| Work task |
In full and word for word, copy the listing; no pictures belong in the copy.

| Records provided |
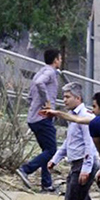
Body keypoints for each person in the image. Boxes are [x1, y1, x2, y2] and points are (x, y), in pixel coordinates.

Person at [47, 83, 99, 200]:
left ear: (78, 98)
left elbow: (89, 145)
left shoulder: (84, 117)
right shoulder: (72, 117)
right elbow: (69, 144)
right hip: (76, 164)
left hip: (83, 165)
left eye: (68, 97)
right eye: (64, 97)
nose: (65, 100)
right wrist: (55, 159)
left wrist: (86, 169)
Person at [17, 49, 62, 192]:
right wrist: (47, 101)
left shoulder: (40, 71)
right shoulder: (49, 73)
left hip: (34, 118)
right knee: (52, 150)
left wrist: (36, 104)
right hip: (42, 118)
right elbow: (39, 83)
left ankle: (47, 184)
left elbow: (30, 95)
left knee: (46, 151)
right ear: (55, 60)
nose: (61, 61)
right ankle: (25, 169)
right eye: (60, 58)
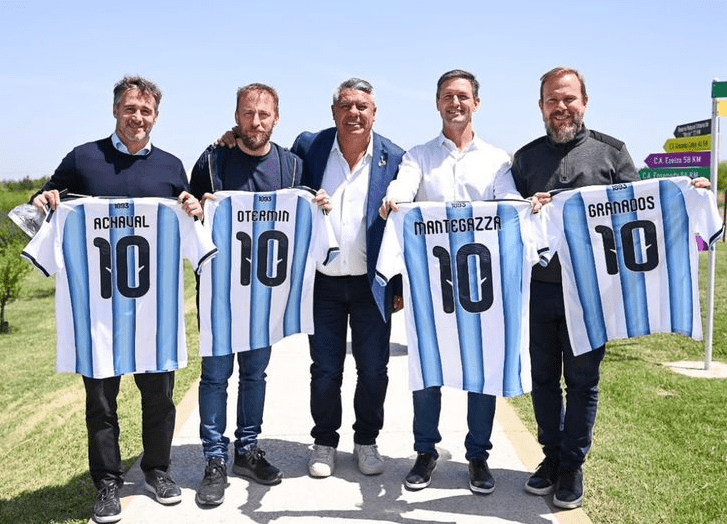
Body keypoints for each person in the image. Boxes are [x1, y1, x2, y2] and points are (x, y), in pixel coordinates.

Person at [31, 76, 203, 523]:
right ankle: (107, 484)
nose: (137, 118)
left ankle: (157, 470)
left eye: (146, 111)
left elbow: (187, 222)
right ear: (115, 111)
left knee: (160, 399)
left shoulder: (171, 166)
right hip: (98, 312)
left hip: (153, 311)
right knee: (102, 404)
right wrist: (44, 199)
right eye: (130, 109)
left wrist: (192, 209)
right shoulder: (83, 158)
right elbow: (42, 202)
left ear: (156, 117)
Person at [380, 69, 526, 494]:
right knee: (428, 369)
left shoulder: (497, 159)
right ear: (437, 103)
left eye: (463, 96)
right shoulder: (419, 156)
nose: (455, 103)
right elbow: (403, 187)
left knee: (482, 370)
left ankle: (478, 456)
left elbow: (510, 204)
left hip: (482, 288)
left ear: (476, 103)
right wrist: (395, 199)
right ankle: (425, 451)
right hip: (432, 288)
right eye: (448, 96)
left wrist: (526, 206)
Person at [189, 83, 303, 506]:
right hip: (219, 292)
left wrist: (319, 204)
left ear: (277, 117)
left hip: (265, 296)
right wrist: (195, 208)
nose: (256, 122)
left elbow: (303, 214)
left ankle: (247, 450)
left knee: (255, 375)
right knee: (215, 376)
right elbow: (188, 212)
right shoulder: (212, 161)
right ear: (236, 116)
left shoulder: (292, 166)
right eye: (248, 113)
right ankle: (214, 458)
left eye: (264, 114)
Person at [290, 78, 404, 478]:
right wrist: (231, 138)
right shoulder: (310, 146)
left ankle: (366, 440)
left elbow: (404, 226)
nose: (353, 113)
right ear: (333, 111)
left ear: (374, 113)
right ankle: (324, 442)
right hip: (323, 283)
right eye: (345, 105)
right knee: (325, 370)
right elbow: (272, 168)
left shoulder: (395, 157)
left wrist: (398, 286)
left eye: (362, 106)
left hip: (370, 285)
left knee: (373, 369)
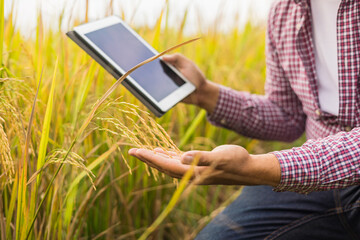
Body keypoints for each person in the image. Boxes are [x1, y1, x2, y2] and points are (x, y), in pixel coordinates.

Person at [129, 0, 360, 239]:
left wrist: (262, 168)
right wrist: (205, 93)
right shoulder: (284, 11)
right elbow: (287, 116)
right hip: (313, 183)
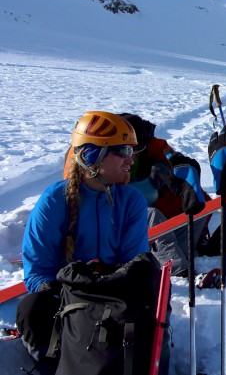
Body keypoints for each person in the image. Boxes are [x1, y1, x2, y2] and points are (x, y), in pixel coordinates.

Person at [16, 111, 152, 373]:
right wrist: (64, 294)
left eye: (132, 151)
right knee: (31, 309)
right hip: (66, 297)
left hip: (115, 295)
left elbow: (134, 262)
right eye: (122, 150)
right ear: (92, 156)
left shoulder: (131, 201)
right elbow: (37, 268)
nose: (130, 159)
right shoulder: (55, 200)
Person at [118, 113, 208, 276]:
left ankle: (174, 259)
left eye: (138, 149)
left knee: (198, 209)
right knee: (152, 216)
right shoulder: (102, 156)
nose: (133, 156)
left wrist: (164, 171)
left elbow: (171, 161)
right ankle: (179, 270)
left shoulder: (153, 146)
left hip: (145, 221)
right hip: (116, 220)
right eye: (129, 150)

| Answer for this exercise |
Body keypoints for each person in the image. Boxes are [x1, y1, x2, y2] and points are (x, y), in pixel coordinates.

Person at [47, 83, 99, 200]:
left ear: (78, 98)
left elbow: (89, 145)
left shoulder: (84, 117)
right shoulder: (72, 117)
right elbow: (69, 144)
right hip: (76, 164)
left hip: (83, 165)
left eye: (68, 97)
right eye: (64, 97)
nose: (65, 100)
right wrist: (55, 159)
left wrist: (86, 169)
Person at [17, 49, 62, 192]:
right wrist: (47, 101)
left shoulder: (40, 71)
right shoulder: (49, 73)
left hip: (34, 118)
right knee: (52, 150)
left wrist: (36, 104)
right hip: (42, 118)
right elbow: (39, 83)
left ankle: (47, 184)
left elbow: (30, 95)
left knee: (46, 151)
right ear: (55, 60)
nose: (61, 61)
right ankle: (25, 169)
right eye: (60, 58)
Body keypoints for each person in the image. Boxes are [x1, y1, x2, y2] and points are (x, y), in pixel coordinates.

Person at [31, 76, 203, 523]:
right ankle: (107, 484)
nose: (137, 118)
left ankle: (157, 470)
left eye: (146, 111)
left elbow: (187, 222)
right ear: (115, 111)
left knee: (160, 399)
left shoulder: (171, 166)
right hip: (98, 312)
left hip: (153, 311)
right knee: (102, 404)
right wrist: (44, 199)
right eye: (130, 109)
left wrist: (192, 209)
right shoulder: (83, 158)
right elbow: (42, 202)
left ear: (156, 117)
Person at [380, 69, 526, 494]:
right knee: (428, 369)
left shoulder: (497, 159)
right ear: (437, 103)
left eye: (463, 96)
right shoulder: (419, 156)
nose: (455, 103)
right elbow: (403, 187)
left knee: (482, 370)
left ankle: (478, 456)
left elbow: (510, 204)
left hip: (482, 288)
left ear: (476, 103)
right wrist: (395, 199)
right ankle: (425, 451)
right hip: (432, 288)
right eye: (448, 96)
left wrist: (526, 206)
Person at [189, 83, 303, 506]:
right hip: (219, 292)
left wrist: (319, 204)
left ear: (277, 117)
left hip: (265, 296)
right wrist: (195, 208)
nose: (256, 122)
left elbow: (303, 214)
left ankle: (247, 450)
left knee: (255, 375)
right knee: (215, 376)
right elbow: (188, 212)
right shoulder: (212, 161)
right ear: (236, 116)
left shoulder: (292, 166)
right eye: (248, 113)
right ankle: (214, 458)
left eye: (264, 114)
Person at [290, 78, 404, 478]:
right wrist: (231, 138)
right shoulder: (310, 146)
left ankle: (366, 440)
left elbow: (404, 226)
nose: (353, 113)
right ear: (333, 111)
left ear: (374, 113)
right ankle: (324, 442)
right hip: (323, 283)
right eye: (345, 105)
right knee: (325, 370)
right elbow: (272, 168)
left shoulder: (395, 157)
left wrist: (398, 286)
left eye: (362, 106)
left hip: (370, 285)
left knee: (373, 369)
Body keypoints for each person in the image. Boxes are [x1, y1, x2, y2] and points are (x, y), in pixel coordinates.

Person at [129, 0, 360, 239]:
left wrist: (262, 168)
right wrist: (205, 93)
right shoulder: (284, 11)
right elbow: (287, 116)
right hip: (313, 183)
Body keypoints for each person in the image. Boxes are [x1, y1, x2, y2] and points are (x, y), in pixel coordinates.

Person at [16, 111, 152, 373]:
right wrist: (64, 294)
left eye: (132, 151)
right knee: (31, 309)
right hip: (66, 297)
left hip: (115, 295)
left elbow: (134, 262)
right eye: (122, 150)
right ear: (92, 156)
left shoulder: (131, 201)
right elbow: (37, 268)
nose: (130, 159)
right shoulder: (55, 200)
Person at [118, 113, 208, 276]:
left ankle: (174, 259)
left eye: (138, 149)
left knee: (198, 209)
right knee: (152, 216)
right shoulder: (102, 156)
nose: (133, 156)
left wrist: (164, 171)
left elbow: (171, 161)
right ankle: (179, 270)
left shoulder: (153, 146)
left hip: (145, 221)
right hip: (116, 220)
right eye: (129, 150)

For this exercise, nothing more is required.